EvenlySpacedRateLimiter

  • new EvenlySpacedRateLimiter(options: RateLimiterOptions) -- Create an evenly-spaced rate limiter.

CompositeLimiter

  • new CompositeLimiter(limiters?: ILimiter[]) -- Create a composite limiter from an array of limiters.
  • addLimiter(limiter: ILimiter): void -- Add a limiter at runtime.

Design Considerations

Why Composition Over Inheritance

The ILimiter interface is intentionally flat. Every limiter -- whether it tracks concurrency, sliding windows, or fixed delays -- implements the same six methods. This makes composition trivial: a CompositeLimiter just iterates its children. There is no need for adapter classes, strategy patterns, or complex inheritance hierarchies. If you need a new limiting strategy, you implement ILimiter and slot it into a CompositeLimiter alongside existing limiters.

Async Interface

All ILimiter methods return Promise, even for in-memory limiters where the operation is synchronous. This is deliberate: the RateLimiter delegates to storage backends that may involve network I/O (PostgreSQL, Supabase), and the interface must accommodate the most general case. In-memory limiters simply resolve their promises immediately.

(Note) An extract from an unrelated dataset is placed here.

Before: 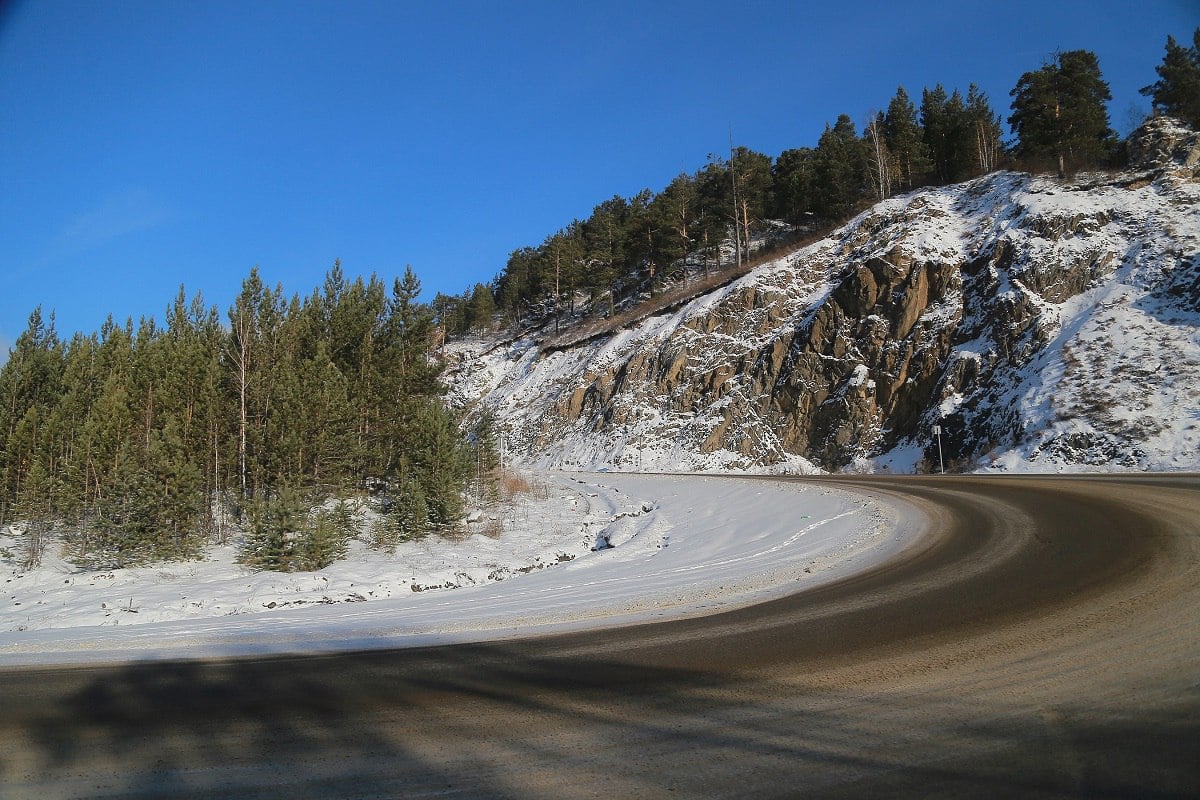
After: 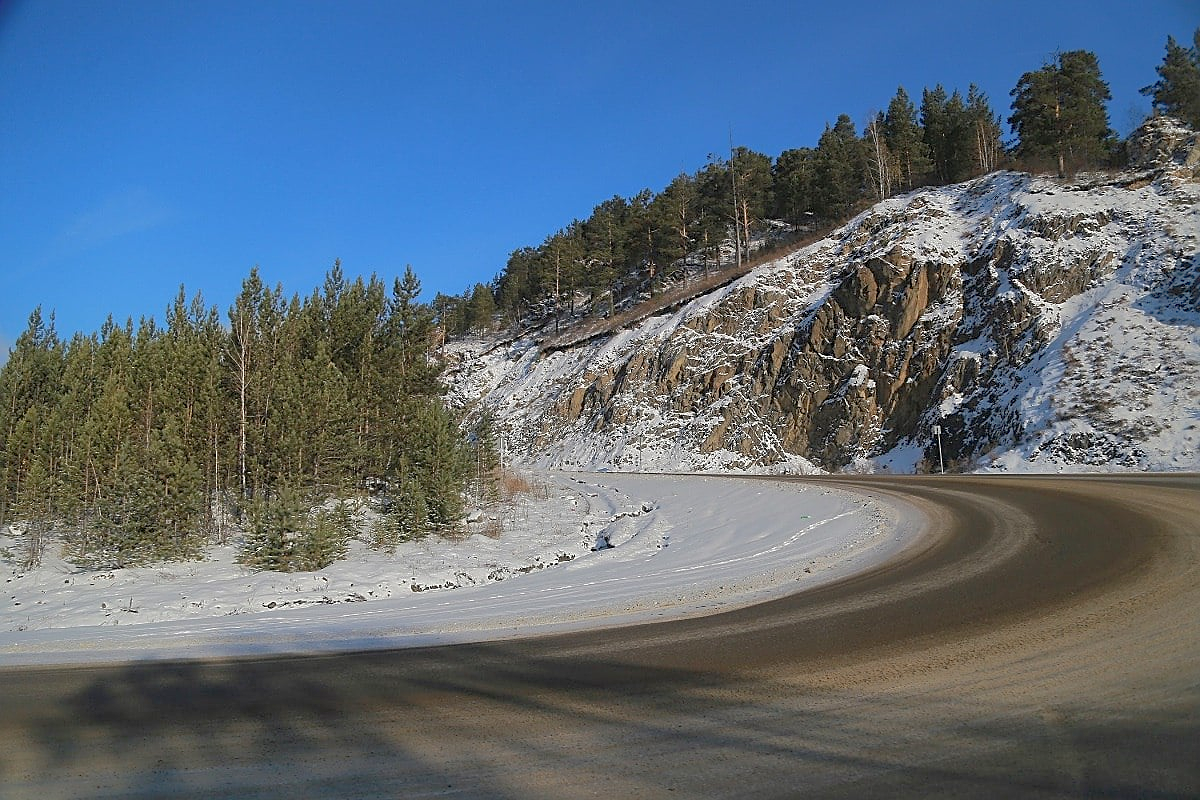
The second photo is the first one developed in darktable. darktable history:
sharpen: on, module defaults
shadows and highlights: shadows 60.82, highlights -60.04, highlights color adjustment 0.665%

Thread Safety and Process Boundaries

The ConcurrencyLimiter, DelayLimiter, and EvenlySpacedRateLimiter maintain in-memory state. They are accurate within a single process but do not coordinate across multiple processes. If you run multiple server processes that share a queue, use the RateLimiter with a shared storage backend (PostgreSQL or Supabase) to ensure global rate limiting.

For concurrency limiting across processes, the IQueueStorage.next(workerId) method itself provides implicit concurrency control through atomic claims. The ConcurrencyLimiter provides additional throttling within a single process to limit resource consumption (e.g., GPU memory, file descriptors).